Further information about lesbian Africans can be found in an informative book published in 2005 in South Africa, ‘Tommy Boys, Lesbian Men and Ancestral Wives’ that focuses on the difficult lives of lesbian women in Africa and includes personal stories of self-discovery and attempts to have normal lives and loves. The text if the book is available on line.
Victoria Falls– Final Destination
The main reason for Zambia as a tourist destination is the phenomenon of Victoria Falls. This gigantic force of nature is stunning to behold and humbling to be near–on foot or in a helicopter–as billions of liters spill over the 500 foot cliff every minute into the rocky gorge below spewing mist hundreds of feet into the air. Nearby is the modest growing town of Livingstone, just across the Falls from Zimbabwe.
I was referred to a gay man living and working here. Henry is a 37 yo Zambian currently employed by a government bureau. Originally from Lusaka he wanted to come to Livingstone to put distance between himself and a disappointing relationship as well as a change of pace from the brash and crowded big city scene.
Sitting across from me on a lounge sofa in the café/restaurant at Zig Zag B&B he reflected on his move to this small town where he has only one gay friend. This does not displease him as he feels self-contained and likes his time at work and at leisure. But he is feeling the distance from his family and friends back in Lusaka. “Perhaps I will give it another year,” he said softly.
He is reserved, calm and easy moving in his own skin. “I don’t mind being gay most of the time. The moments I feel awkward are at family gatherings where everyone is married with kids and I am not. Even if I bring a boyfriend no one knows he is my partner, just a friend, so I still feel out of place.”
But he is mature enough not to let such moments undermine his self-confidence. He is, like most black gay Africans, very aware of the limitations imposed by his homophobic culture, by a ‘survival’ income (over 50% of the economy of Zambia comes from foreign aid; an average monthly wage is less than US$100), by the laws against homosexuality and—in an invisible daily manner—by his own internal self-restraint, an unwilling but self-imposed closet of self-expression. It’s called survival—at work, in public, with most family members, at church if one attends. And within this acceptance of the ‘gravity’ of life LGBT Zambians must construct a satisfying life according to the circumstances.
His parents are deceased; death comes early in Africa so pensions are distributed at 55 years instead of 65 in the west. (An average monthly check is less than $100.) “You have better health care in the West and longer lives,” he said, “55 is considered old here.”
He has ten siblings, one deceased as most others are married or living abroad. He helps support the four youngest ones (in their teens) with school fees and clothing while one of the older sisters watches over them.
He gets HIV tested every 6 months at the local VCT he said, even though his opportunities for sexual contact are very reduced here.
Henry’s life has little to do with ‘gay life’ in Zambia other than his personal identity, which he does not share with anyone local–not unlike countless rural gays in Zambia. There is no expression of his true self here.
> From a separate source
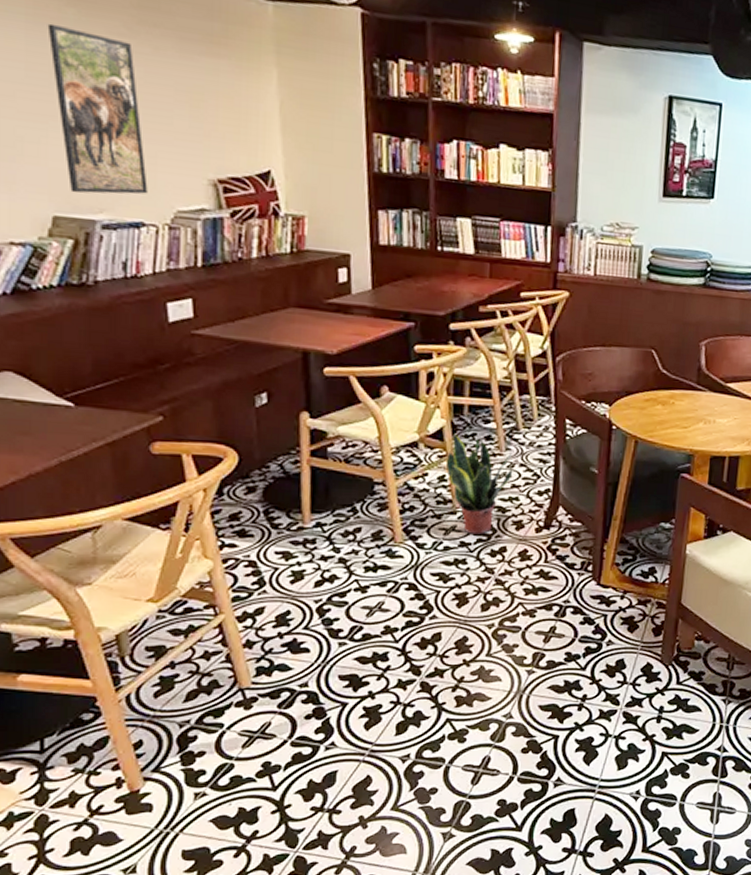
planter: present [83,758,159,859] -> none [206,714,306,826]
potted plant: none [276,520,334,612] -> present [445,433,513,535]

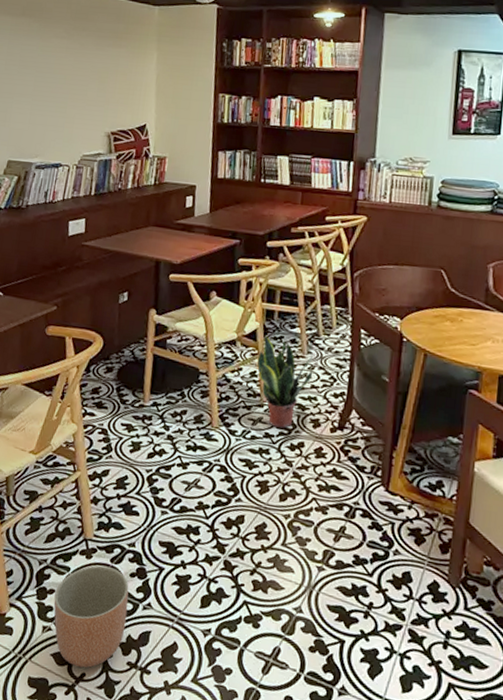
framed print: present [47,23,148,194] -> none [20,34,69,145]
planter: none [206,714,306,826] -> present [53,565,129,668]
Despite his calm words and acceptance of his work-a-day routine I wasn’t sure he was a satisfied man and not sure how to portray him except as an isolated and quietly frustrated gay man living the distant provinces of this huge agrarian country that knows nothing about sexual varieties.
He is separate from any intimacy and from inclusion with other gays and from his family other than as a financial contributor to his younger siblings in Lusaka– seven hours away by bus (16 by train).
It’s the best he can do and he accepts it. That’s one of the essential verities to life in this country. Resisting reality too much only brings more suffering, especially if a person is different from most others.